• _Exercise objective_: In the data below, find the line that contains "Task for an" and the line that contains "Panel 2 (160". Copy both, plus every line between them, exactly.

• _Materials provided_:
::::

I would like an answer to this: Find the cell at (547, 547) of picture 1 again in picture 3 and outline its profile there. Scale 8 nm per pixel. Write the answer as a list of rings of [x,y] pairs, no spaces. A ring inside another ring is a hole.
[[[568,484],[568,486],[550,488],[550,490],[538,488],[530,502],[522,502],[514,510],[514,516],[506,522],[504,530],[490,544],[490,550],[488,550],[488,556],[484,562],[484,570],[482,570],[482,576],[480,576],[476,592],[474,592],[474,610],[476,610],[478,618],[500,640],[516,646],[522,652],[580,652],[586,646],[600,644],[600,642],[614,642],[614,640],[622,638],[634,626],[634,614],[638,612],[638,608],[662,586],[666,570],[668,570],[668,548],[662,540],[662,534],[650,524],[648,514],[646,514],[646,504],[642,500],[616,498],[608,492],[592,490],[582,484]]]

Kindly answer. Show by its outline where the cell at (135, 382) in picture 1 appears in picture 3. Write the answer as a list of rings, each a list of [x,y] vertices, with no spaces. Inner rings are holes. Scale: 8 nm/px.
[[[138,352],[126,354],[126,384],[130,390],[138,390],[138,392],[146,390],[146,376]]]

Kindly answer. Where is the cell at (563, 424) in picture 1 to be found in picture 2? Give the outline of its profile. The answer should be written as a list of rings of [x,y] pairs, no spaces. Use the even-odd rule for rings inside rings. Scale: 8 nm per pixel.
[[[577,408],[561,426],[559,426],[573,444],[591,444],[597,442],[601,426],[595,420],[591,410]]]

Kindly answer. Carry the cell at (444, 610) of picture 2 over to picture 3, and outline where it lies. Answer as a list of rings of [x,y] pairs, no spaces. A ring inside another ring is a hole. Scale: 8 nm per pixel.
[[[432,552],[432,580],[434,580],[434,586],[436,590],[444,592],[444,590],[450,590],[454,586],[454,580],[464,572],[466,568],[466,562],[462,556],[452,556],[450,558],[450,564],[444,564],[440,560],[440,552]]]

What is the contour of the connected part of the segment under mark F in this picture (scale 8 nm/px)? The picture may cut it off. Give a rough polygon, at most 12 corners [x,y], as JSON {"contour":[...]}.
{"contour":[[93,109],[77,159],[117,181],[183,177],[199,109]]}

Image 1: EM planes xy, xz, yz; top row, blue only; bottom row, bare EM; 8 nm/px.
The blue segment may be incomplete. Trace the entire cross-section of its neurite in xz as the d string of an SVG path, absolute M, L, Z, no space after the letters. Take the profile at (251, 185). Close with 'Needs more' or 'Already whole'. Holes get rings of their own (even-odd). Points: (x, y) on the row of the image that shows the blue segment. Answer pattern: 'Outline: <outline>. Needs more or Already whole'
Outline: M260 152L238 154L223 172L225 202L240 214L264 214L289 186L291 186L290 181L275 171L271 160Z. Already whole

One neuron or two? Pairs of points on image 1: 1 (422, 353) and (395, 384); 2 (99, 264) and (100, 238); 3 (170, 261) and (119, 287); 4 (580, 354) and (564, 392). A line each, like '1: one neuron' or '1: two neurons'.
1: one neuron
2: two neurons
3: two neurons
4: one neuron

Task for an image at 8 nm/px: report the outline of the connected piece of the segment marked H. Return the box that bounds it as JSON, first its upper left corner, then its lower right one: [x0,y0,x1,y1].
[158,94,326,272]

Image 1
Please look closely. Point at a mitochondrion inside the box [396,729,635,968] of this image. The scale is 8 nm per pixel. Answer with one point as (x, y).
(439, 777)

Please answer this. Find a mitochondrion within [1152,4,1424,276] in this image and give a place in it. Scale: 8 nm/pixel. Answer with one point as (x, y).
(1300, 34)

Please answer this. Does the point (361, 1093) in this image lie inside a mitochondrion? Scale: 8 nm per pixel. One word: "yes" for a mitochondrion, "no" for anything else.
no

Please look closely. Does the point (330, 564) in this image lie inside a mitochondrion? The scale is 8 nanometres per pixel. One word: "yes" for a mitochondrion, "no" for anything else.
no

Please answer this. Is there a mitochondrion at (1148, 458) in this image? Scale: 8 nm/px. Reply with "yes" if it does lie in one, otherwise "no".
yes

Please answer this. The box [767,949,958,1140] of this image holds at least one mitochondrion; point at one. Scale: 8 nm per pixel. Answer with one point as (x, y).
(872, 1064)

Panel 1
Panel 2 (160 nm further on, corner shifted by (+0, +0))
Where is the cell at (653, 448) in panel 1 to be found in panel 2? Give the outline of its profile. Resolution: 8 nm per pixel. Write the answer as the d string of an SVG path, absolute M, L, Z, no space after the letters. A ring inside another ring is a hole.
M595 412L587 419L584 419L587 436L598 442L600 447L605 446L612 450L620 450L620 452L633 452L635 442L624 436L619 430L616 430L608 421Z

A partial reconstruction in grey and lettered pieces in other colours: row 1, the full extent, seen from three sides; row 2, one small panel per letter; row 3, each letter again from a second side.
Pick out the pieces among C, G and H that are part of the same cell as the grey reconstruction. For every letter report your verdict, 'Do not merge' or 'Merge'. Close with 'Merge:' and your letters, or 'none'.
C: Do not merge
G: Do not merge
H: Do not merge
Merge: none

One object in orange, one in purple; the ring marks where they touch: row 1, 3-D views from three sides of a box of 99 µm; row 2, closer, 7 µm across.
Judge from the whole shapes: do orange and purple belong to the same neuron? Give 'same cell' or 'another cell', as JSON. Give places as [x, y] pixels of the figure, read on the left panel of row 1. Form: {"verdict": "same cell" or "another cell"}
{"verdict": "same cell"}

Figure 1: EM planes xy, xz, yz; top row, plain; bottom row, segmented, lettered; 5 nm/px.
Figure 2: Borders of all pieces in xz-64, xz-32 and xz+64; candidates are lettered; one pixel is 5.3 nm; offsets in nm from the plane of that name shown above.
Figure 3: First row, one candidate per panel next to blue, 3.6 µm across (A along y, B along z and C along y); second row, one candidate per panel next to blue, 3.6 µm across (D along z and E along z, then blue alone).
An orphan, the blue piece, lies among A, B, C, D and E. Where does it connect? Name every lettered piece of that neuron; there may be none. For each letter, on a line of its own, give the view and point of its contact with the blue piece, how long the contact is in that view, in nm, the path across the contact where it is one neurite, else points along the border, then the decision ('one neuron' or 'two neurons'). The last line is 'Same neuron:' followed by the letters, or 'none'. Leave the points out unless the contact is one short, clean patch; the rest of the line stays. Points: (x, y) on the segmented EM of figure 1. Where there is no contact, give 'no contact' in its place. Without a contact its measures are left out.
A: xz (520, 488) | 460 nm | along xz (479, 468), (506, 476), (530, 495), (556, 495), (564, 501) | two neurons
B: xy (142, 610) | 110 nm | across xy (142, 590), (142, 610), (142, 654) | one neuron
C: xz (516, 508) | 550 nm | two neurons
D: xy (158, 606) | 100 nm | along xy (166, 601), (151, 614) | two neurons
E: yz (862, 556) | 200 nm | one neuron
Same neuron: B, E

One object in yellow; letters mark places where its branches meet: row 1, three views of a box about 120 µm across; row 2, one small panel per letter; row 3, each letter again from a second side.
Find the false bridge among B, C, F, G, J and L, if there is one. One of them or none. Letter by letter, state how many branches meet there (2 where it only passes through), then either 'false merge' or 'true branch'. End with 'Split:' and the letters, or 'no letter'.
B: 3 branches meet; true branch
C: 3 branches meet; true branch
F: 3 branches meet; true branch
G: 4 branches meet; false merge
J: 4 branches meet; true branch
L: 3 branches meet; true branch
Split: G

::::

• _Solution for this problem_:
Task for an image at 8 nm/px: report the outline of the connected piece of the segment marked H. Return the box that bounds it as JSON, first its upper left corner, then its lower right one: [x0,y0,x1,y1].
[158,94,326,272]

Image 1
Please look closely. Point at a mitochondrion inside the box [396,729,635,968] of this image. The scale is 8 nm per pixel. Answer with one point as (x, y).
(439, 777)

Please answer this. Find a mitochondrion within [1152,4,1424,276] in this image and give a place in it. Scale: 8 nm/pixel. Answer with one point as (x, y).
(1300, 34)

Please answer this. Does the point (361, 1093) in this image lie inside a mitochondrion? Scale: 8 nm per pixel. One word: "yes" for a mitochondrion, "no" for anything else.
no

Please look closely. Does the point (330, 564) in this image lie inside a mitochondrion? The scale is 8 nanometres per pixel. One word: "yes" for a mitochondrion, "no" for anything else.
no

Please answer this. Is there a mitochondrion at (1148, 458) in this image? Scale: 8 nm/px. Reply with "yes" if it does lie in one, otherwise "no".
yes

Please answer this. The box [767,949,958,1140] of this image holds at least one mitochondrion; point at one. Scale: 8 nm per pixel. Answer with one point as (x, y).
(872, 1064)

Panel 1
Panel 2 (160 nm further on, corner shifted by (+0, +0))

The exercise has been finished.